Regulation: FinCEN's proposals for non-bank residential mortgage lenders
It's a mark of just how tunnel-visioned the USA's counter-money laundering strategy is that it is only now getting around to thinking about including non-bank lenders in its regulatory net. The US needs a massive kick in the soft bits and told to get its law sorted out, says Nigel Morris-Cotterill, Head, The Anti Money Laundering Network. It's time the FATF stepped in and issued a warning about the USA, he says.
The USA is retarded. It has an obsession with "codifying" - that is making detailed rules. It has driven this policy around the world - but fortunately in many cases (not enough) it has been told to get lost.
An example is the fact that the US has still not got its head around risk-based assessment for money laundering purposes.
Perhaps it's just that those who define policy are just too lacking in imagination. But more likely it's that they are thick and arrogant - and subject to pressure from industry activists.
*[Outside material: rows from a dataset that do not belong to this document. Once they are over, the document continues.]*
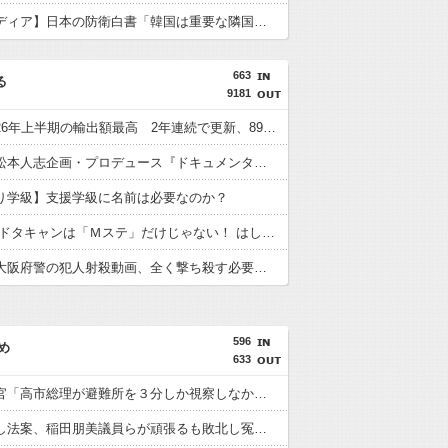
【韓国メディア】日本の防衛白書「韓国は重要な隣国」 3年連続
663
る
9181
【朗報】26年上半期の輸出額最高 2年連続で更新、8977億円 農水省「インバウンドの増加に伴い、日本食の認知度が向上」
【朗報】松本人志企画・プロデュース『ドキュメンタル』、アメリカで初の制作が決定！ 海外タイトル『LOL』として世界25ヶ国・地域で展開
り学級】支援学級に名前は必要なのか？
t.A.T.u.のドタキャンは「Ｍステ」だけじゃない！ はしのえみ「来なかったんですよ…」
【動画】大阪府警の犯人射殺動画、全く撃ち殺す必要なかったｗｗｗｗｗｗｗｗｗｗｗ
596
め
633
内閣広報官「高市総理が避難所を３分しか視察しなかったなんてデマ！50分いたぞ????」 →しかし事実上の視察は数分で正解
再審見直し法案、稲田朋美議員らが頑張るも敗北し冤罪当事者が失望する内容に終わる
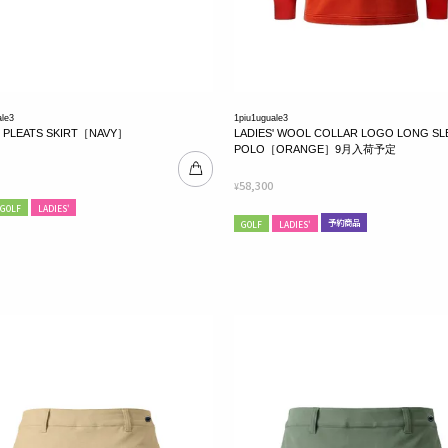
ale3
1piu1uguale3
' PLEATS SKIRT［NAVY］
LADIES' WOOL COLLAR LOGO LONG SL
POLO［ORANGE］9月入荷予定
58,300
¥
GOLF
LADIES'
予約商品
GOLF
LADIES'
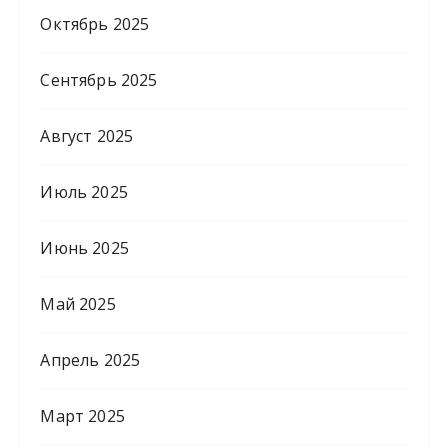
Октябрь 2025
Сентябрь 2025
Август 2025
Июль 2025
Июнь 2025
Май 2025
Апрель 2025
Март 2025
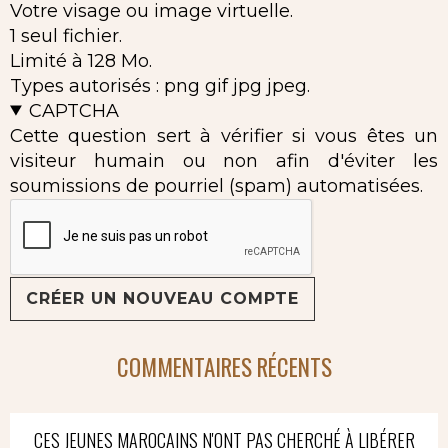
Votre visage ou image virtuelle.
1 seul fichier.
Limité à 128 Mo.
Types autorisés : png gif jpg jpeg.
CAPTCHA
Cette question sert à vérifier si vous êtes un
visiteur humain ou non afin d'éviter les
soumissions de pourriel (spam) automatisées.
COMMENTAIRES RÉCENTS
CES JEUNES MAROCAINS N'ONT PAS CHERCHÉ À LIBÉRER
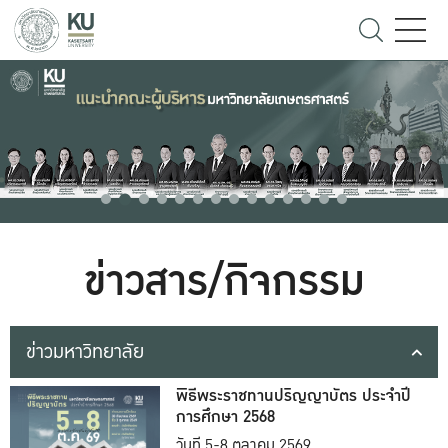
ข่าวสาร/กิจกรรม
ข่าวมหาวิทยาลัย
พิธีพระราชทานปริญญาบัตร ประจำปี
การศึกษา 2568
วันที่ 5-8 ตุลาคม 2569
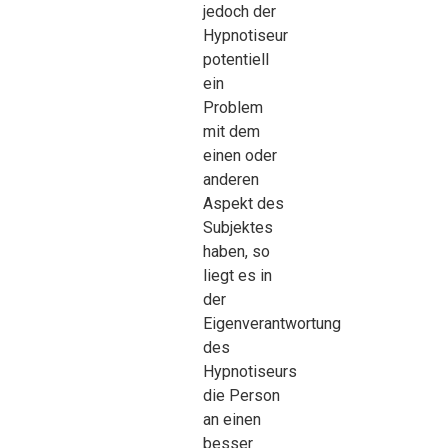
jedoch der
Hypnotiseur
potentiell
ein
Problem
mit dem
einen oder
anderen
Aspekt des
Subjektes
haben, so
liegt es in
der
Eigenverantwortung
des
Hypnotiseurs
die Person
an einen
besser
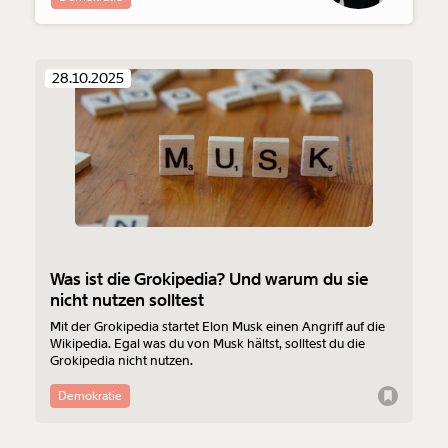
28.10.2025
Was ist die Grokipedia? Und warum du sie
nicht nutzen solltest
Mit der Grokipedia startet Elon Musk einen Angriff auf die
Wikipedia. Egal was du von Musk hältst, solltest du die
Grokipedia nicht nutzen.
Demokratie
Let's make this plain: if the mortgage industry is subject to money laundering risk - as it is and only a dimwit would say otherwise - then it is totally irrelevant who the lender is.
So, the regulatory and compliance regime should apply equally to all of those who grant mortgages. It's common sense.
But in the USA, incredibly, money laundering risk is NOT regarded as universal across mortgage lenders.
In the land where "hedge funds" and "financial intermediaries" have been relieved of their duty to undertake any form of due diligence with the withdrawal late last year of the "draft final rule," and where securities houses have no strict duty to perform due diligence on their customers prior to mid 2005, to find yet more holes in the system is outrageous.
If the FATF had the courage of its convictions, it should produce a warning notice indicating the risks of dealing with US financial institutions. The US roams the world threatening to blockade banks if they act in ways that US politicians don't like. It's time foreign institutions started asking serious questions about the weak systems and controls imposed by US law.